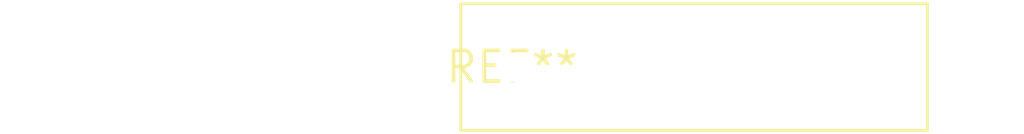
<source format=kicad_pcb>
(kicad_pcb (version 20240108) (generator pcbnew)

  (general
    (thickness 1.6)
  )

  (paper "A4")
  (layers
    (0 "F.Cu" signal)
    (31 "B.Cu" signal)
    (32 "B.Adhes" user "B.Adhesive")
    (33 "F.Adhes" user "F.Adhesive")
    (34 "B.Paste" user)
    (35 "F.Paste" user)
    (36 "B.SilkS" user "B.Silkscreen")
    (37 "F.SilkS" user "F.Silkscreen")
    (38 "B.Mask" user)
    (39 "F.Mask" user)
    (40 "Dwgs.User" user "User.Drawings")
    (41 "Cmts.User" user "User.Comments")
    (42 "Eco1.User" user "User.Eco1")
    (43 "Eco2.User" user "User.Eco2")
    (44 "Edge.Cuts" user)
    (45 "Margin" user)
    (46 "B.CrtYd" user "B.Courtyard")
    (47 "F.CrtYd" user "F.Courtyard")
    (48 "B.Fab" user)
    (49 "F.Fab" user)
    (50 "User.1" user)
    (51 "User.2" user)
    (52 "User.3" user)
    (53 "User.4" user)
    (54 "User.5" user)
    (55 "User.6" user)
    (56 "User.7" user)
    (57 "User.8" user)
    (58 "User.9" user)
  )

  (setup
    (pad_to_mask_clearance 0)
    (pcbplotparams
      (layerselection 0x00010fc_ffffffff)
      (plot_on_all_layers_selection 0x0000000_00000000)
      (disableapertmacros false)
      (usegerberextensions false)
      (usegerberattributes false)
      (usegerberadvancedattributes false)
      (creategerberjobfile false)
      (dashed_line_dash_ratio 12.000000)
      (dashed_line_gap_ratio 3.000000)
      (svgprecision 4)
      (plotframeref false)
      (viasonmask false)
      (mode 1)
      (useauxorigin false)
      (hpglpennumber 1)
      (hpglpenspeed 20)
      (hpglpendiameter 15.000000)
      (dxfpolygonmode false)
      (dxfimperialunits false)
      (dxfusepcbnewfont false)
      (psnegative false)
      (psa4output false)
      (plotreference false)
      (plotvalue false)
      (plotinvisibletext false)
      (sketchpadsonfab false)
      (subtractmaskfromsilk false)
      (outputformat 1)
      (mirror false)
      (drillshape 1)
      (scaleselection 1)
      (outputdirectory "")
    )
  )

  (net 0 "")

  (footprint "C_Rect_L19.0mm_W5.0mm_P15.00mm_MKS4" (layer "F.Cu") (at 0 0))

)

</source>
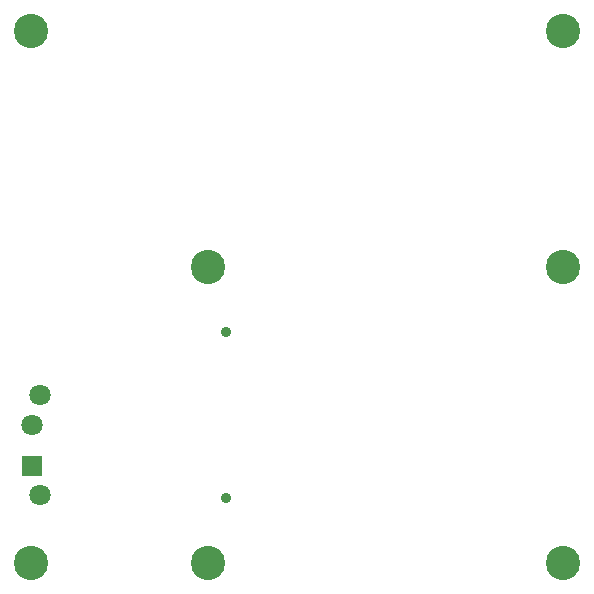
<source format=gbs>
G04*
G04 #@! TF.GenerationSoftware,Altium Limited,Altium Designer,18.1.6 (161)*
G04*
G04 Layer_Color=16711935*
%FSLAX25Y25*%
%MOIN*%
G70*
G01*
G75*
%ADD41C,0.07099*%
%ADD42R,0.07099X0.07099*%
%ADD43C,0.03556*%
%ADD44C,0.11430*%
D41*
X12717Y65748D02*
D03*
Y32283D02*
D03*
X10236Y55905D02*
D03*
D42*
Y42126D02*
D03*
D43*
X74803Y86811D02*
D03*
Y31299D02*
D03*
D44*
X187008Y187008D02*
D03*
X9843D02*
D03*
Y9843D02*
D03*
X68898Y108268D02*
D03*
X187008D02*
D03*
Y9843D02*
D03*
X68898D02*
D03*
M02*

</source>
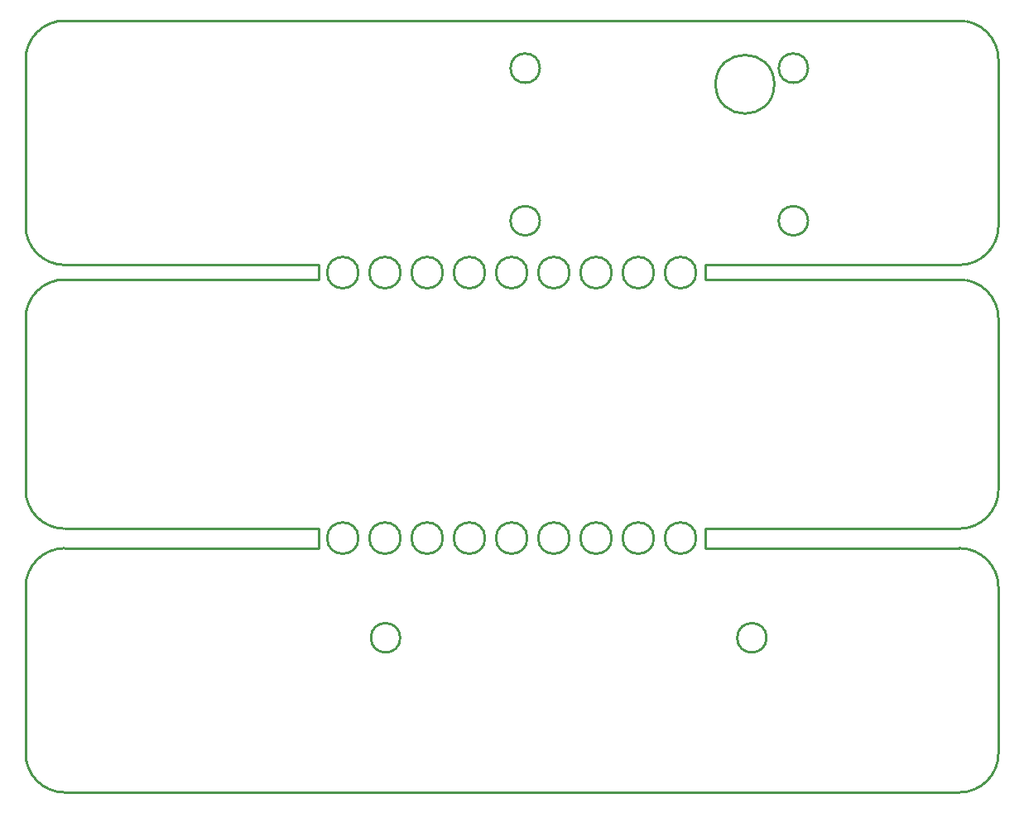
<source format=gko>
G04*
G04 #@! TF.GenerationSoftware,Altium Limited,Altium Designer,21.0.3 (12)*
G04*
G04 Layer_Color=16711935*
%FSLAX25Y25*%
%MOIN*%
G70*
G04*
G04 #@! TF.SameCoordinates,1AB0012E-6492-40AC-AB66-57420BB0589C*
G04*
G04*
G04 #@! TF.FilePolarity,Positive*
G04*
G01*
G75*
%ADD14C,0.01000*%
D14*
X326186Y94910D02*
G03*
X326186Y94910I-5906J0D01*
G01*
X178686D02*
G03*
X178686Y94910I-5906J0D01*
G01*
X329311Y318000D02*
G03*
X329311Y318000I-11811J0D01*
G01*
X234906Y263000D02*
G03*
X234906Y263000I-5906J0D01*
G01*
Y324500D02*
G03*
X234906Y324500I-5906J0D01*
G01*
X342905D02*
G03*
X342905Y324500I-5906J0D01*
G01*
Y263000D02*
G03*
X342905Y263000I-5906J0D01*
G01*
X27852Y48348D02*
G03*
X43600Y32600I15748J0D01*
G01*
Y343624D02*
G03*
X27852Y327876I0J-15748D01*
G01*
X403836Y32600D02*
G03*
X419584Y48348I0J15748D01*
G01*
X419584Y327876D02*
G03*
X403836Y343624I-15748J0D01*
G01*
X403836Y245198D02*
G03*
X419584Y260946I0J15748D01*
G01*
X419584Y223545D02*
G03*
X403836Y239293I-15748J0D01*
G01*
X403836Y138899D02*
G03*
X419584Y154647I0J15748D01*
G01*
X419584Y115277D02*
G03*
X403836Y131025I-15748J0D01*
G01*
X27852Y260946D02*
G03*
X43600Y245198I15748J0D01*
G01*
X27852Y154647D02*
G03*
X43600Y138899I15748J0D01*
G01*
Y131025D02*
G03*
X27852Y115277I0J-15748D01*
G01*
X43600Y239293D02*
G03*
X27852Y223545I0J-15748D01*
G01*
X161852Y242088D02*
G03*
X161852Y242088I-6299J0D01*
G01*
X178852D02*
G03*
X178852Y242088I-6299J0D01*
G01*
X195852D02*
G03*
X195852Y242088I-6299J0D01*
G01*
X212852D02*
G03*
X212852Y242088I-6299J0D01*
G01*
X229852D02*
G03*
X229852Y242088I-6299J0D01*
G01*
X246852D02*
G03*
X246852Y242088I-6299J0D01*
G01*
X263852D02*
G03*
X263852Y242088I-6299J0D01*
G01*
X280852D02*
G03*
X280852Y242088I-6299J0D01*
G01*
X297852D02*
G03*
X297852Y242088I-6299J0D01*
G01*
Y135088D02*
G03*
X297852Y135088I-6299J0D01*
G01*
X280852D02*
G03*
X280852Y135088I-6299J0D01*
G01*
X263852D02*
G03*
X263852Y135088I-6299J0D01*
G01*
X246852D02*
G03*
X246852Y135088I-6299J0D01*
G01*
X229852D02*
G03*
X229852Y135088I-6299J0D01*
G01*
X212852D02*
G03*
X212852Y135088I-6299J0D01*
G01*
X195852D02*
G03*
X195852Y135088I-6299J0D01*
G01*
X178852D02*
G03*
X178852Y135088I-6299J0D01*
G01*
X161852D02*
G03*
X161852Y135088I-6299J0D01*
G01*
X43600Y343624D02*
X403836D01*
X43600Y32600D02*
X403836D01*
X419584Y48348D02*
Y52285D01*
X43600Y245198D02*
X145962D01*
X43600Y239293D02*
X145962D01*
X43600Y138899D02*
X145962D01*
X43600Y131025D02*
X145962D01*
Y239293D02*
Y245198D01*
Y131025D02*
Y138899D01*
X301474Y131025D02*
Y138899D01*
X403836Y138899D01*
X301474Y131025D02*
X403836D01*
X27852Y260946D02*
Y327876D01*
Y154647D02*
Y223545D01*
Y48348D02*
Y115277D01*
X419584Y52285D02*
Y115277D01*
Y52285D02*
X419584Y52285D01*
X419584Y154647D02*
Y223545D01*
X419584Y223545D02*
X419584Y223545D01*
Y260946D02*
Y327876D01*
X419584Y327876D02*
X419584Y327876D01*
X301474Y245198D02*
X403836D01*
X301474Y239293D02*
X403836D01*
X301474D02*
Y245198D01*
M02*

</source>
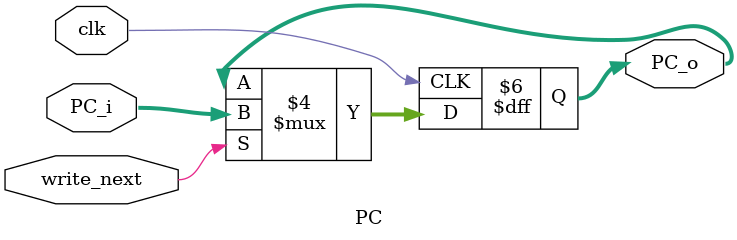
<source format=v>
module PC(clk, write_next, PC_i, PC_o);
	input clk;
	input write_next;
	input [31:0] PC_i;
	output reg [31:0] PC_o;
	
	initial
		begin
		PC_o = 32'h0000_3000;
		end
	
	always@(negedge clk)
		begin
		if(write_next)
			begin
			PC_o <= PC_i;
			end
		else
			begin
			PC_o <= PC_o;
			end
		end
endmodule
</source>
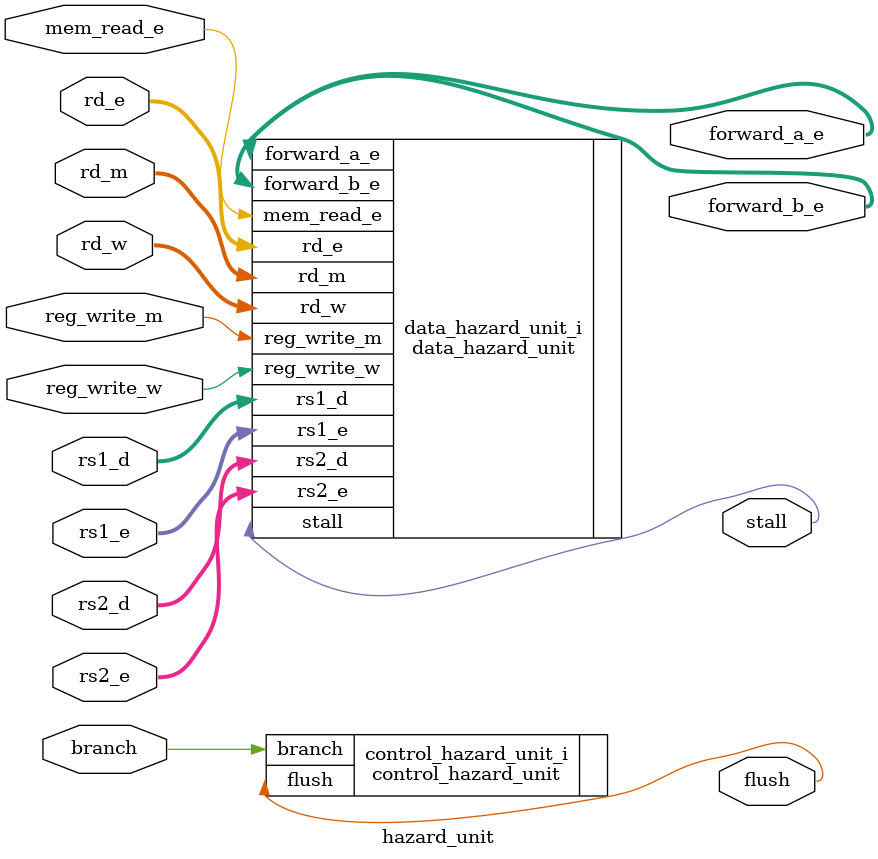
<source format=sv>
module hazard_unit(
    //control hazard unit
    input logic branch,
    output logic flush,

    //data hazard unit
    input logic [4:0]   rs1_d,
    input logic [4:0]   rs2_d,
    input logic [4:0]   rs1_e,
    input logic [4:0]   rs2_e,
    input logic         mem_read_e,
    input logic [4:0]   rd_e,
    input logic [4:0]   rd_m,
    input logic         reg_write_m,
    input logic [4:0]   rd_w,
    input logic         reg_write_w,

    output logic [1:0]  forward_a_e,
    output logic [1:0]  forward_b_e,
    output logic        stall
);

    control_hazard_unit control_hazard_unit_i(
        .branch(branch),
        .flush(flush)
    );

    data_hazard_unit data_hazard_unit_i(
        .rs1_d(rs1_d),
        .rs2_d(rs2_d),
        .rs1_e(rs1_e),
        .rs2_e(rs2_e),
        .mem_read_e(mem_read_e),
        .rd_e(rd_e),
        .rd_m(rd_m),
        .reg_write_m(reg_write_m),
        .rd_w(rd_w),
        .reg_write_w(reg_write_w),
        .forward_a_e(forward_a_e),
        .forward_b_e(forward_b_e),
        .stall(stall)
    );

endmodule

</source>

═══

* Brief: What you write out is the stretch of entries from the line containing "X419584Y115277D02*" to the line containing "module PC(clk, write_next, PC_i, PC_o);", word for word, with both end lines and no pictures.

* Problem solution:
X419584Y115277D02*
G03*
X403836Y131025I-15748J0D01*
G01*
X27852Y260946D02*
G03*
X43600Y245198I15748J0D01*
G01*
X27852Y154647D02*
G03*
X43600Y138899I15748J0D01*
G01*
Y131025D02*
G03*
X27852Y115277I0J-15748D01*
G01*
X43600Y239293D02*
G03*
X27852Y223545I0J-15748D01*
G01*
X161852Y242088D02*
G03*
X161852Y242088I-6299J0D01*
G01*
X178852D02*
G03*
X178852Y242088I-6299J0D01*
G01*
X195852D02*
G03*
X195852Y242088I-6299J0D01*
G01*
X212852D02*
G03*
X212852Y242088I-6299J0D01*
G01*
X229852D02*
G03*
X229852Y242088I-6299J0D01*
G01*
X246852D02*
G03*
X246852Y242088I-6299J0D01*
G01*
X263852D02*
G03*
X263852Y242088I-6299J0D01*
G01*
X280852D02*
G03*
X280852Y242088I-6299J0D01*
G01*
X297852D02*
G03*
X297852Y242088I-6299J0D01*
G01*
Y135088D02*
G03*
X297852Y135088I-6299J0D01*
G01*
X280852D02*
G03*
X280852Y135088I-6299J0D01*
G01*
X263852D02*
G03*
X263852Y135088I-6299J0D01*
G01*
X246852D02*
G03*
X246852Y135088I-6299J0D01*
G01*
X229852D02*
G03*
X229852Y135088I-6299J0D01*
G01*
X212852D02*
G03*
X212852Y135088I-6299J0D01*
G01*
X195852D02*
G03*
X195852Y135088I-6299J0D01*
G01*
X178852D02*
G03*
X178852Y135088I-6299J0D01*
G01*
X161852D02*
G03*
X161852Y135088I-6299J0D01*
G01*
X43600Y343624D02*
X403836D01*
X43600Y32600D02*
X403836D01*
X419584Y48348D02*
Y52285D01*
X43600Y245198D02*
X145962D01*
X43600Y239293D02*
X145962D01*
X43600Y138899D02*
X145962D01*
X43600Y131025D02*
X145962D01*
Y239293D02*
Y245198D01*
Y131025D02*
Y138899D01*
X301474Y131025D02*
Y138899D01*
X403836Y138899D01*
X301474Y131025D02*
X403836D01*
X27852Y260946D02*
Y327876D01*
Y154647D02*
Y223545D01*
Y48348D02*
Y115277D01*
X419584Y52285D02*
Y115277D01*
Y52285D02*
X419584Y52285D01*
X419584Y154647D02*
Y223545D01*
X419584Y223545D02*
X419584Y223545D01*
Y260946D02*
Y327876D01*
X419584Y327876D02*
X419584Y327876D01*
X301474Y245198D02*
X403836D01*
X301474Y239293D02*
X403836D01*
X301474D02*
Y245198D01*
M02*

</source>
<source format=v>
module PC(clk, write_next, PC_i, PC_o);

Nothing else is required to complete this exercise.